Flexibility: The ability to adjust sample size, use specific Document IDs, or define mapping through a JSON file ensures adaptability to multiple use cases.
Accuracy: These features minimize mapping errors, reducing the risk of incomplete or inconsistent schemas.
Control: This empowers users with more options to tailor the mapping process to their specific needs.

Recommended data types for incremental keys in MongoDB to ensure accurate filtering

When using incremental mechanisms in MongoDB, the behavior of comparisons depends on the field data type designated as the increment key.

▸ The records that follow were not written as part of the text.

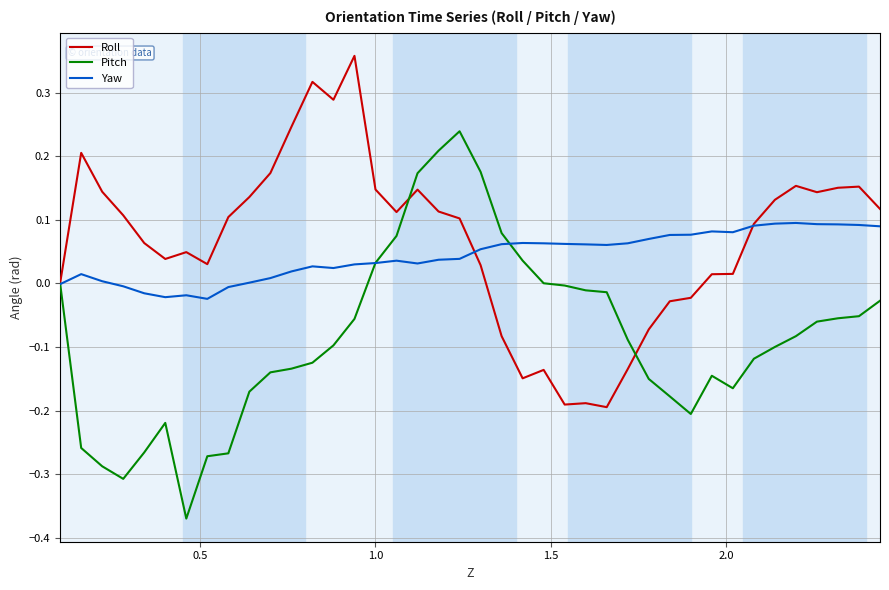

What is the sum of all Pitch values?

-3.4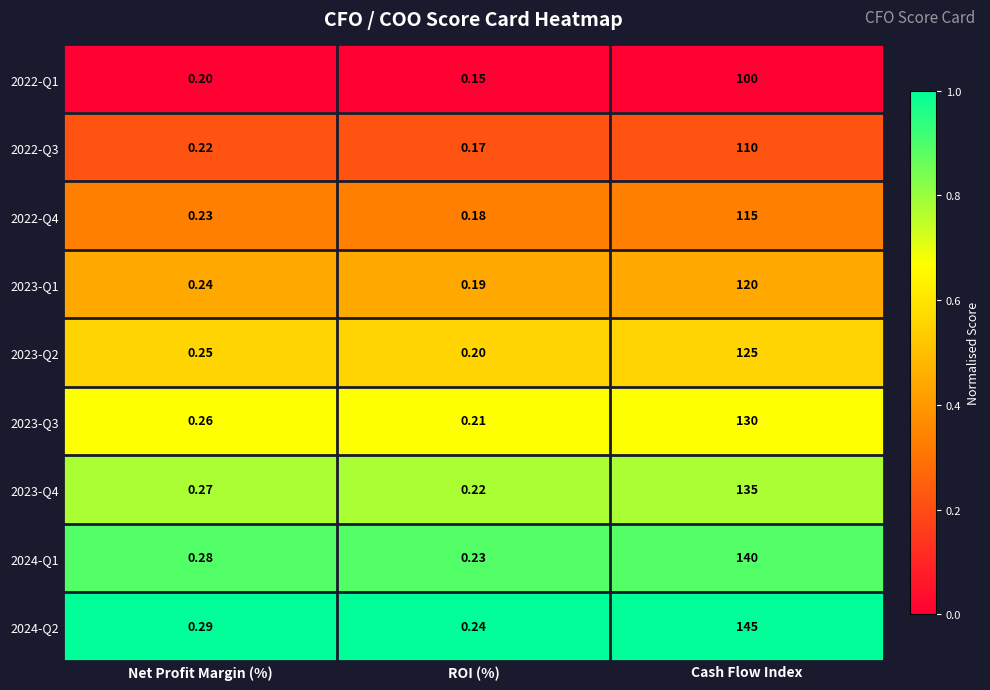

Where is 2023-Q3 nearest to the value 65?

Net Profit Margin (%)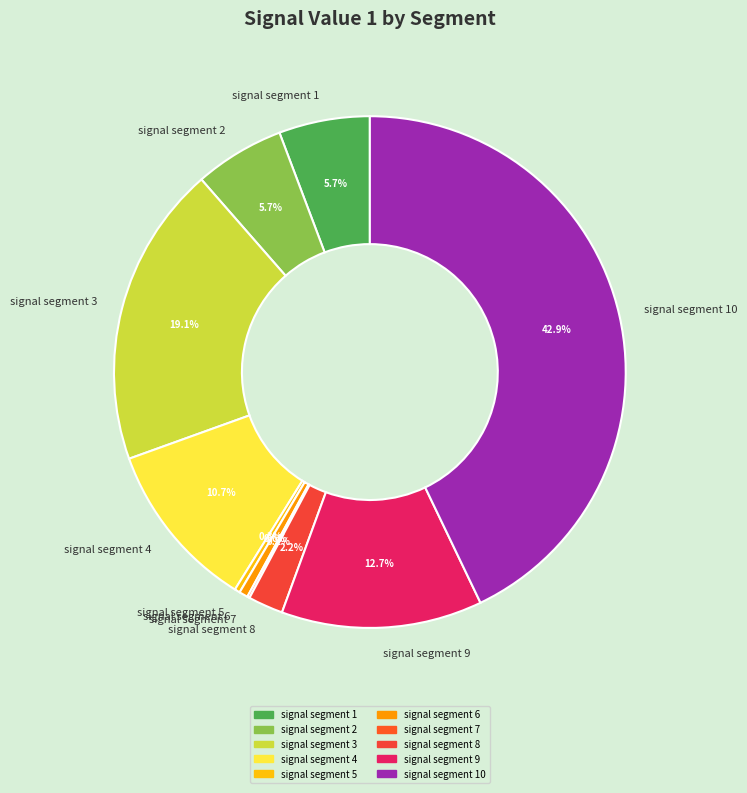

To the nearest percent, what is the difference between the largest and smallest slice percentages?

43%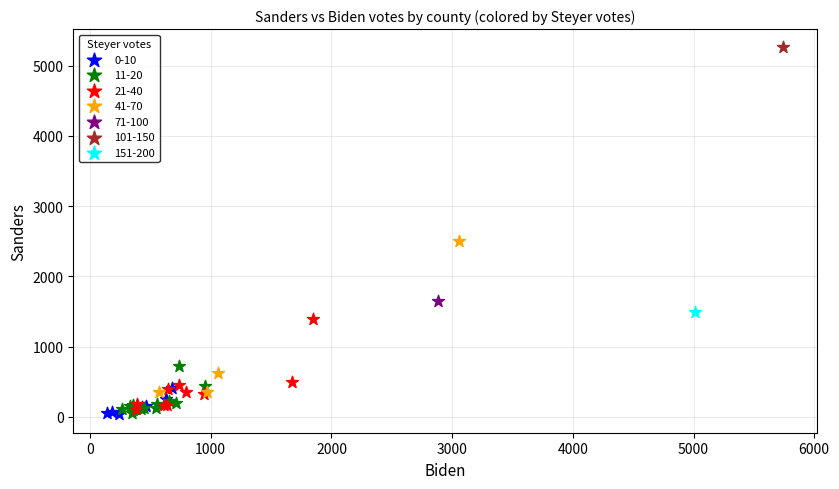

What are all the series names shown in the legend?

0-10, 11-20, 21-40, 41-70, 71-100, 101-150, 151-200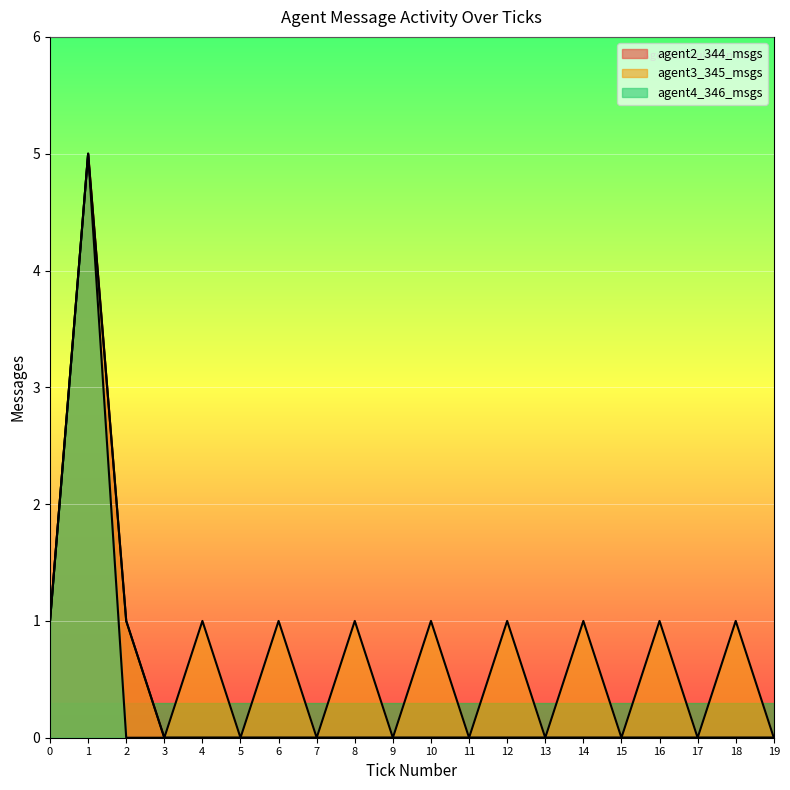

True or false: agent3_345_msgs and agent2_344_msgs cross at least once.

False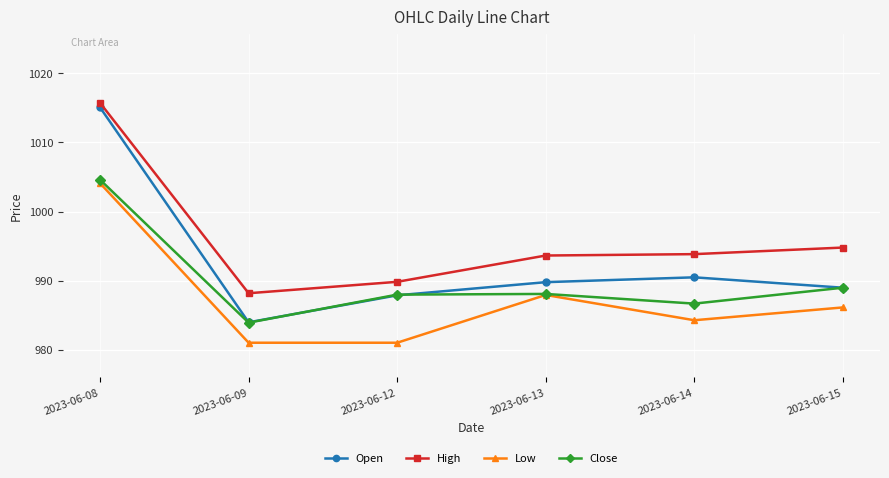

True or false: Low has a value of 1763.5 at 2023-06-15.

False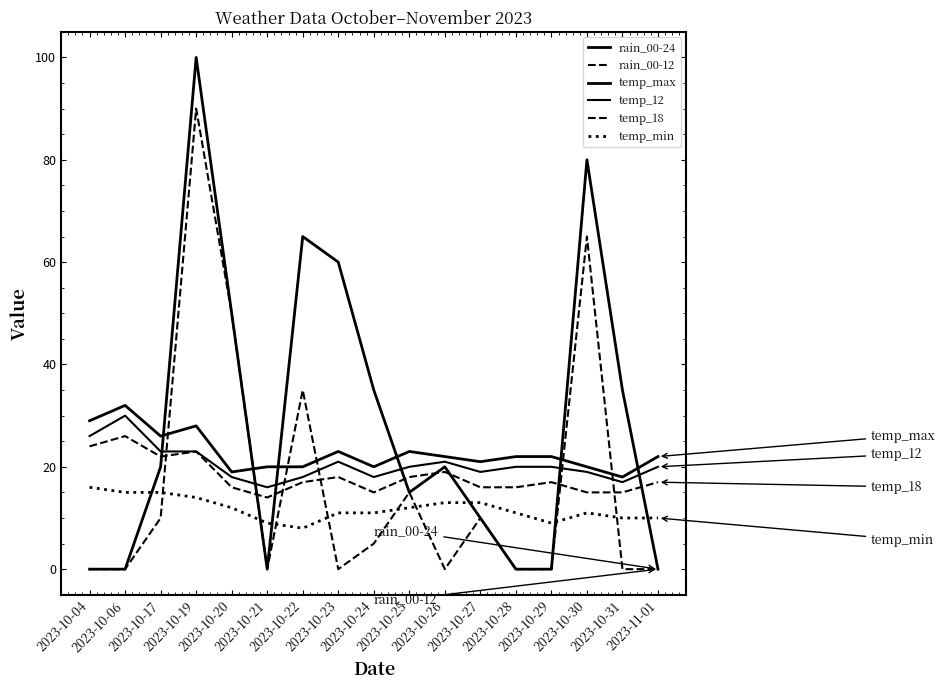

What is the sum of all temp_18 values?

308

Below is a detailed explanation based on common data types:

Date/ISODate/Timestamp fields

MongoDB compares fields with the data type Date, ISODate, or Timestamp chronologically.
The mechanism performs proper date-based comparisons, such as greater than (>) or less than (<).

Example:

MongoDB considers a record with a timestamp of 2024-01-02 greater than a record with a timestamp of 2024-01-01.
This ensures logical, time-sensitive ordering and filtering.

String fields

If the increment key field is a String, MongoDB bases comparisons on alphabetical order, regardless of whether the string looks like a date.
MongoDB still treats strings that resemble dates (for example, 12/31/2023 or 2024-01-01) as plain text during comparisons.

Example:

MongoDB considers the string 12/31/2023 greater than 1/1/2024 because string comparisons evaluate the characters alphabetically from left to right.

Key considerations

The data type, not the visual format of the field's values, determines the comparison logic.
Date/ISODate/Timestamp fields enable chronological comparisons, whereas String fields use alphabetical ordering.

Recommendation

To ensure accurate incremental updates based on time or date values:

Verify that the increment key field is of the correct data type (Date, ISODate, or Timestamp).
Avoid using strings for date-like values unless you require intentional string-based ordering.